Friday, March 20, 2015

End of Life Care Needs to be Expanded

By: S. Craig Greer, Director of Special Programs at ComfortCare Hospice

There is a great deal of discussion about end-of-life care and that’s good news. There are many grassroots movements urging people to have end-of-life conversations before a crisis or serious illness occurs. The documentaries Consider the Conversation and Consider the Conversation 2, ( ) as well as the PBS Frontline Special, Being Mortal ( ) by physician Autl Gwande , give us a glimpse into how we are currently dying in the 21st Century. Likewise The Conversation Project ( ) and Engage with Grace ( ), have prompted people to reflect on the importance of starting the conversation with loved ones early and continuing throughout life as health care needs change.

But, there is also the story of Brittany Maynard and physician assisted suicide which brought to the forefront - “the right to die” movement. As a result we have a cacophony of voices using similar phrases, but having very different meanings.

Dr. Ira Byock, a palliative care physician and director of the Institute for Human Caring of Providence Health and Services, argued, correctly I believe, in an Op-Ed piece in the LA Times, language once used for hospice - like death with dignity, has been co-opted for the assisted suicide movement. ( )

Hospice is not akin to physician suicide. Hospice is about quality of living with a terminal diagnosis until life comes to a natural end. Hospice neither prolongs life, nor hastens death – Hospice is about comfort and quality of life. Hospice is focused on aggressive management of pain and symptoms. Hospice is about helping people direct their own care based on their goals, values and beliefs. Do you want to go on a final trip? How can we make that happen? Do you want to spend more time with your family? How can we help you have the best days possible with the time you have left?

After nearly 15 years in hospice pastoral care and administration, I understand that there are times people want to give up. Patients can become depressed and worry about being a burden. I know sometimes pain can be unbearable. I have also seen those needs successfully and skillfully addressed by hospice physicians, nurses, social workers, chaplains and volunteers. I have seen many good lives lived more fully to the end when good care is provided.

I would not dare make a judgment about Brittney Maynard’s decision – nor would Dr. Byock in his recent editorial. But, what made suicide seem necessary? Was it a lack of options for excellent palliative and hospice care? We should not be rejoicing she had the option, but disheartened that there was not enough confidence in hospice and palliative care to alleviate her fears and her suffering and give her what she needed so she could spend more quality time with her loved ones.

We are in a time when hospice is being squeezed - just like all healthcare providers that receive Medicare dollars. Hospice is expected to do more with less. Meanwhile, physicians don’t have the time, training, or reimbursement to have the time consuming, frank discussions with patients and families which are needed much earlier in the disease process. And, as a culture we resist death at the cost of not living fully. Families are often in denial and, more often, just plain afraid to have the conversation. We trade precious moments for the hum of machines and treatments that can often make us sicker and have serious side effects that diminish the quality of living.
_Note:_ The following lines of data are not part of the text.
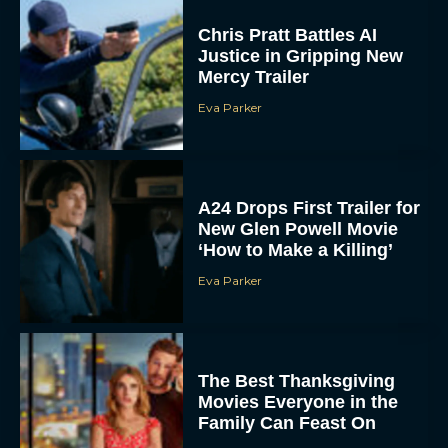
Chris Pratt Battles AI
Justice in Gripping New
Mercy Trailer
Eva Parker
A24 Drops First Trailer for
New Glen Powell Movie
‘How to Make a Killing’
Eva Parker
The Best Thanksgiving
Movies Everyone in the
Family Can Feast On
As a result patients are often referred to hospice very late and don’t receive all the benefits to which they are entitled. Far too many hospice patients die within 7-10 days due to late referrals from physicians or hospitals. These patients could often have had more quality time with their families and opportunities to set priorities if hospice had been presented as an option sooner.
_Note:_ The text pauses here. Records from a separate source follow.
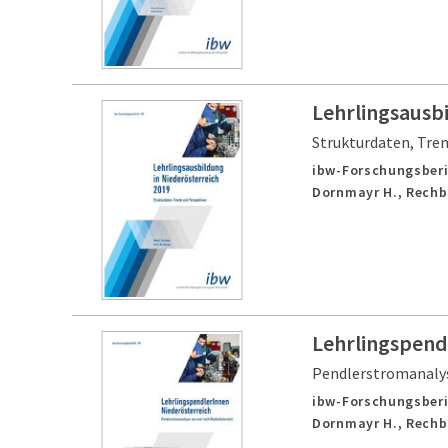
Lehrlingsausbi
Strukturdaten, Tre
ibw-Forschungsberi
Dornmayr H., Rechb
Lehrlingspend
Pendlerstromanalys
ibw-Forschungsberi
Dornmayr H., Rechb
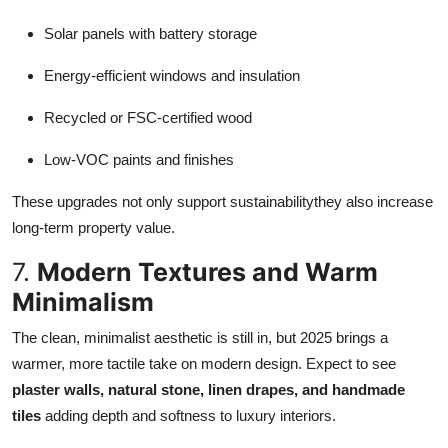
Solar panels with battery storage
Energy-efficient windows and insulation
Recycled or FSC-certified wood
Low-VOC paints and finishes
These upgrades not only support sustainabilitythey also increase
long-term property value.
7.
Modern Textures and Warm
Minimalism
The clean, minimalist aesthetic is still in, but 2025 brings a
warmer, more tactile take on modern design. Expect to see
plaster walls, natural stone, linen drapes, and handmade
tiles
adding depth and softness to luxury interiors.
Most humans are people pleasers – especially when it comes to their physicians. Most of us want our doctors to like us we want to comply and we hesitate to ask questions. We acquiesce to treatments suggested, often without understanding or asking the necessary questions – what are the side effects? What will it cost? What are the benefits? As a result, we don’t know there are other treatment options unless someone tells us. Procedure/treatment based reimbursement often drives recommendations; as a result patients may not ever be told there are indeed alternatives.

Most end-stage diseases can be manged well in the home. We need to improve end-of-life care, instead of reducing hospice benefits. In fact, hospice and palliative care benefits need to be expanded to cover chronic illnesses when improvement is not possible, and death may be years away. Disease management should replace aggressive treatments that do more harm than good. We should couple hospice/palliative care with treatments – and not deny aggressive treatments when patients choose hospice – which is yet another reason why many are afraid to choose hospice care.

Many years ago I met with nurses at a cancer clinic for a talk about hospice. I discussed our first priority was to find out the goals of the patient and their loved ones. I suggested the nurses probably did the same thing. The response floored me – “No, we just tell them when the next treatment is?” This was shocking to me and reflective of how medicine has become too focused on task, procedure, and treatment and less centered on the person receiving treatment. Medicine has become disease focused rather than patient focused.

My hope is that we do everything we can to continue this discussion of how we die. I hope we can exhaust every avenue of excellent palliative care and reduce the need and desire for assisted suicide. Physician assisted suicide is a slippery slope that has severe consequences, especially for the elderly.

Understand that hospice has never been about being cheerleaders for dying, rather hospice advocates for living well, all the way to the very end.